When recently I took the Block Cutting class at Genesee Center for the Arts and Education (GCAE) – an organization featured prominently in the City article – some of my classmates printed their block cuts on the Vandercook proof press in the downstairs Letterpress Shop. The images were crisp, richly colored representations that were born of a machine that looked as if it ached to crush fingers in its many rollers. While I chose to hand-print my block cut, I also itched to work with the type and machinery of that shop, where oil-based ink intermingles with solvent to fragrance the air. There lives a jumble of industry and art; case upon case of type and image blocks of various shapes and sizes alongside the heavy-metal machines that chomp paper into colorful communiqué. Barely finished with one class, already I pined for another.
What is it about the cosmos that channels all things “x” your way once you take a fancy to it?

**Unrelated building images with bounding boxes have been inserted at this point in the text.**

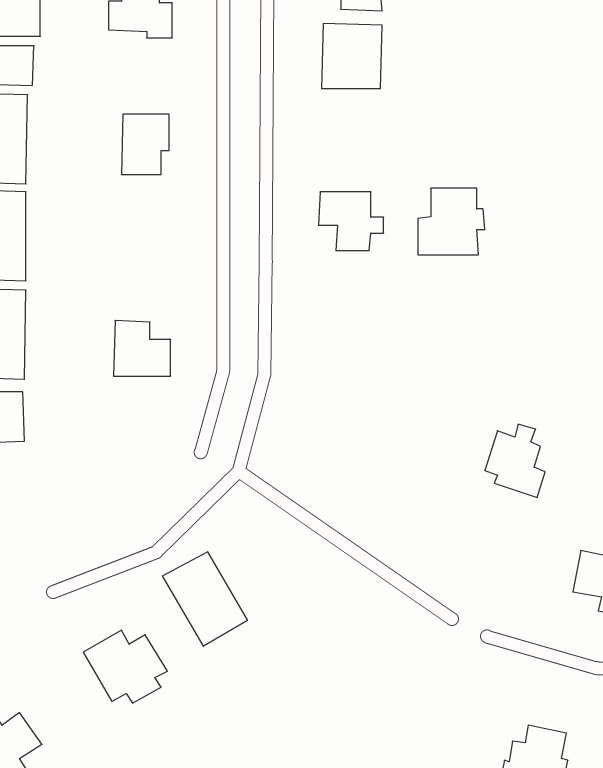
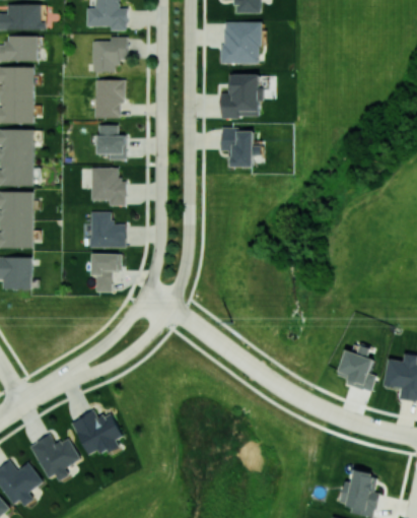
building: none -> [91,37,128,72]
building: none -> [97,125,126,159]
building: [418,188,485,255] -> [221,74,264,117]
building: none -> [90,168,126,205]
building: none -> [91,253,122,292]
building: [485,424,545,497] -> [338,345,376,392]
building: [162,552,247,646] -> none
building: none -> [30,435,80,481]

While dreaming about this prospect for my next experience, City was preparing their article on letterpress, calling the craft “a very slow, messy, time- and money-consuming process.” Picking up this issue of the newspaper and finding a cover article all about letterpress made me feel a little like someone is trying to tell me something. I read the article (twice so far) to learn about the local letterpress culture, in particular that this popular labor of love has bred at least 8 local shops in the area. These are small businesses making a living by creating your company letterhead, business card, posters, invitations, announcements, note cards, etc. – part of our local economy. They employ an old art; rooting a skill in love and, like the guilds, prize craftsmanship in commerce. How did they get so lucky?

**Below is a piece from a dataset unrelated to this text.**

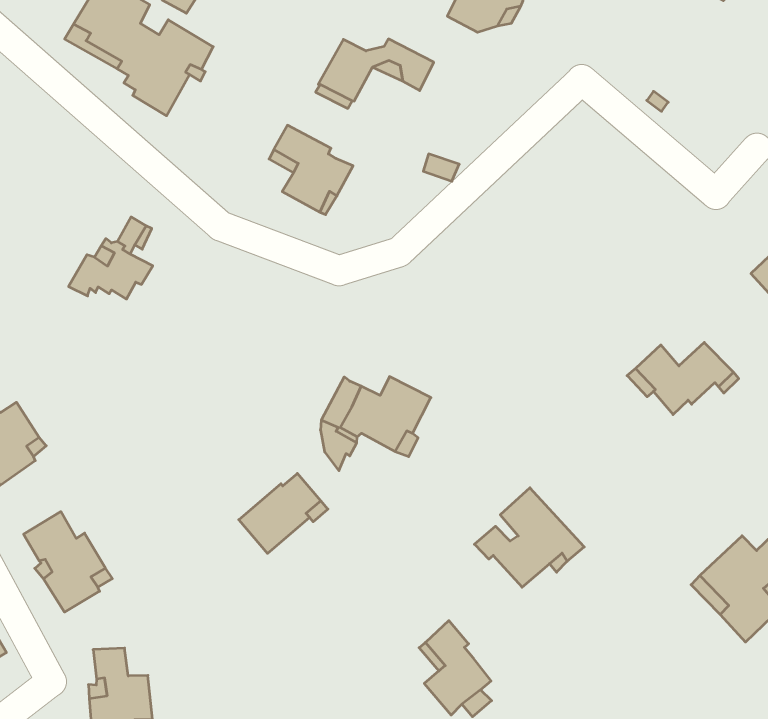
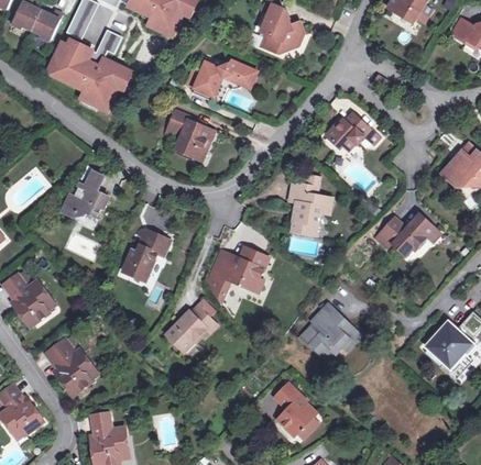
building: none -> [324,112,376,148]
building: none -> [288,176,330,233]
building: none -> [121,229,168,279]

In a few weeks I will once again try something new as part of this journey to change my life. Coming up in January, I will get dirty at a one-day Letterpress Workshop at GCAE that offers “a taste of letterpress printing.” As innocent as the proverbial “taste” offered by a drug dealer, I suspect, based on the passion with which these letterpress artists pursue bits of type and hulking machinery. It is nice to know that in the age of the Kindle there are still sweet love affairs to be had with paper and ink. If a person is going to change their life, a love affair is a likely place to start.